Updated by Yui NARUSE over 2 years ago
> > RE.txt is for original Oniguruma, not for Ruby 1.9's regexp. > > We may need our own document. > > Absolutely. :-) Can I open a ticket? Yes, please. I think, this change is not a bugfix. But whether backport a patch or not is depend on stable maintainer. If you want to backport, open a ticket on 1.9.1 as backport and persuade yugui.

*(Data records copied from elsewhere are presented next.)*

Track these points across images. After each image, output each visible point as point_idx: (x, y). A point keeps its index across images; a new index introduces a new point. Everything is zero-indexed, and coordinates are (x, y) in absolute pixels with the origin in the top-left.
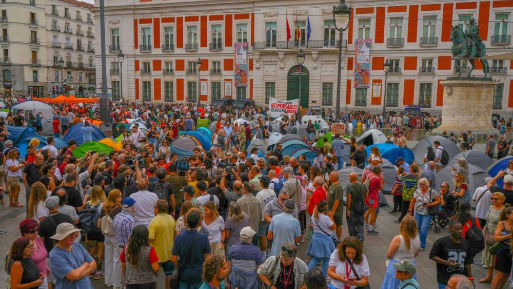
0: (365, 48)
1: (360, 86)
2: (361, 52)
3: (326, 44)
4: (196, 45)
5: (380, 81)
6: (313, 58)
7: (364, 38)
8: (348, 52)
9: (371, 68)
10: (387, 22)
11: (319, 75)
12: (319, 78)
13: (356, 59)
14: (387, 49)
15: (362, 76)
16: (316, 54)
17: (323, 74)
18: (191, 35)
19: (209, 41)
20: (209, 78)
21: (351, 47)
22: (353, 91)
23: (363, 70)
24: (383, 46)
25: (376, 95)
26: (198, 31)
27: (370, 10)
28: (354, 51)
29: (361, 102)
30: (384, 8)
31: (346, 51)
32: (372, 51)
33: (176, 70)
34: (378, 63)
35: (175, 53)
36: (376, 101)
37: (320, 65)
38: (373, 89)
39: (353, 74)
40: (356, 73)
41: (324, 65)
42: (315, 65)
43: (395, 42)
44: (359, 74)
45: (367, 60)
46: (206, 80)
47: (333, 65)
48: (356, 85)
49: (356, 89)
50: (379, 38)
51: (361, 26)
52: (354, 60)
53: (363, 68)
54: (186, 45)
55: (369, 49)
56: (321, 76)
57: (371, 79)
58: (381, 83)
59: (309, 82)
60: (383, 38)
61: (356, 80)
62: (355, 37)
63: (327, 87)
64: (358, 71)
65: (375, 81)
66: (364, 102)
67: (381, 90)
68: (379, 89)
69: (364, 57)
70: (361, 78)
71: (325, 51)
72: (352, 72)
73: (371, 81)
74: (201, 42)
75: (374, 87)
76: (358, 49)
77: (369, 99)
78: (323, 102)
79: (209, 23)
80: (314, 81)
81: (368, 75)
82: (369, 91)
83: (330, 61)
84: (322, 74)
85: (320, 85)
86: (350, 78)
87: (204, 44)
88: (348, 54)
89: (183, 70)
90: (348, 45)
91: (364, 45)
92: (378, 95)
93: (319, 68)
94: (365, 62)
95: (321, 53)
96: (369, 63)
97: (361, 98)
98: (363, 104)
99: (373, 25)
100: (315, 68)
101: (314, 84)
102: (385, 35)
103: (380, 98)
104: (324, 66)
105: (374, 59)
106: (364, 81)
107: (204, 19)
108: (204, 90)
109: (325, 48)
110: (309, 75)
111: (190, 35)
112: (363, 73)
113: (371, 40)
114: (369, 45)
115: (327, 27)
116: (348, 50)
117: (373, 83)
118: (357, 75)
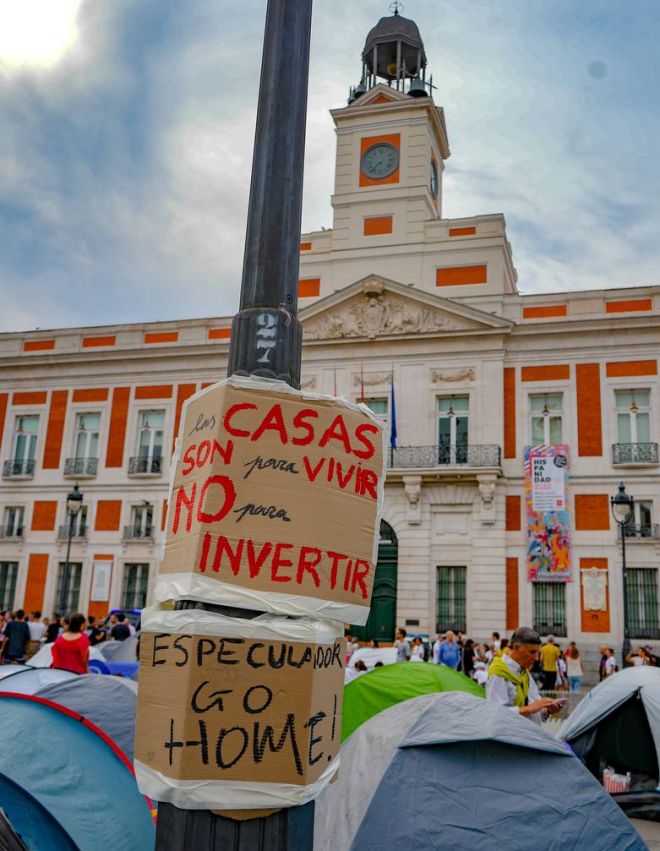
0: (550, 469)
1: (544, 576)
2: (543, 480)
3: (444, 460)
4: (94, 461)
5: (602, 563)
6: (407, 495)
7: (547, 442)
8: (505, 481)
9: (573, 524)
10: (607, 400)
11: (427, 543)
12: (426, 552)
13: (529, 499)
14: (613, 472)
15: (549, 548)
16: (415, 484)
17: (438, 540)
18: (85, 435)
19: (130, 450)
20: (117, 552)
21: (514, 467)
22: (526, 591)
23: (550, 532)
24: (601, 465)
25: (595, 602)
26: (103, 426)
27: (560, 372)
28: (523, 478)
29: (550, 624)
30: (596, 366)
31: (499, 477)
32: (571, 477)
33: (34, 528)
34: (590, 511)
35: (34, 483)
36: (595, 620)
37: (427, 516)
38: (582, 587)
39: (523, 543)
40: (532, 539)
41: (438, 516)
42: (414, 514)
43: (635, 453)
44: (539, 540)
45: (559, 503)
46: (110, 557)
47: (464, 516)
48: (533, 573)
49: (536, 584)
50: (590, 443)
51: (539, 414)
52: (523, 503)
53: (551, 525)
54: (67, 461)
55: (562, 471)
56: (431, 546)
57: (576, 555)
58: (606, 567)
59: (396, 564)
60: (600, 443)
61: (533, 558)
62: (523, 440)
63: (451, 579)
64: (534, 533)
65: (586, 563)
66: (559, 625)
67: (607, 587)
68: (602, 586)
69: (552, 495)
70: (546, 552)
71: (442, 476)
72: (519, 536)
73: (576, 563)
74: (109, 453)
75: (585, 578)
76: (534, 473)
77: (573, 617)
78: (438, 625)
79: (135, 405)
80: (412, 560)
81: (563, 543)
82: (571, 591)
83: (455, 505)
84: (435, 542)
85: (429, 573)
86: (513, 553)
87: (114, 460)
88: (506, 485)
89: (52, 528)
90: (504, 461)
91: (550, 460)
92: (600, 605)
93: (426, 525)
94: (556, 508)
95: (429, 482)
96: (566, 509)
97: (549, 612)
98: (558, 630)
99: (569, 410)
100: (414, 524)
101: (411, 569)
102: (604, 435)
103: (607, 613)
104: (440, 518)
105: (580, 499)
106: (557, 561)
107: (121, 396)
108: (101, 585)
109: (443, 469)
110: (396, 545)
111: (81, 436)
112: (552, 538)
113: (567, 448)
114: (562, 461)
115: (444, 415)
116: (506, 474)
117: (581, 567)
118: (535, 545)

Updated by Yukihiro Matsumoto over 2 years ago
Hi, In message "Re: [ruby-core:25413] [Feature #1889] Teach Onigurma Unicode 5.0 Character Properties" on Sun, 6 Sep 2009 01:46:46 +0900, Run Paint Run Run <redmine@ruby-lang.org> writes: |It appears that http://www.geocities.jp/kosako3/oniguruma/doc/RE.txt did not accurately reflect the behaviour on Onigurma before this patch. Our Oniguruma is forked one. The original Oniguruma found in geocities.jp has not been changed. matz.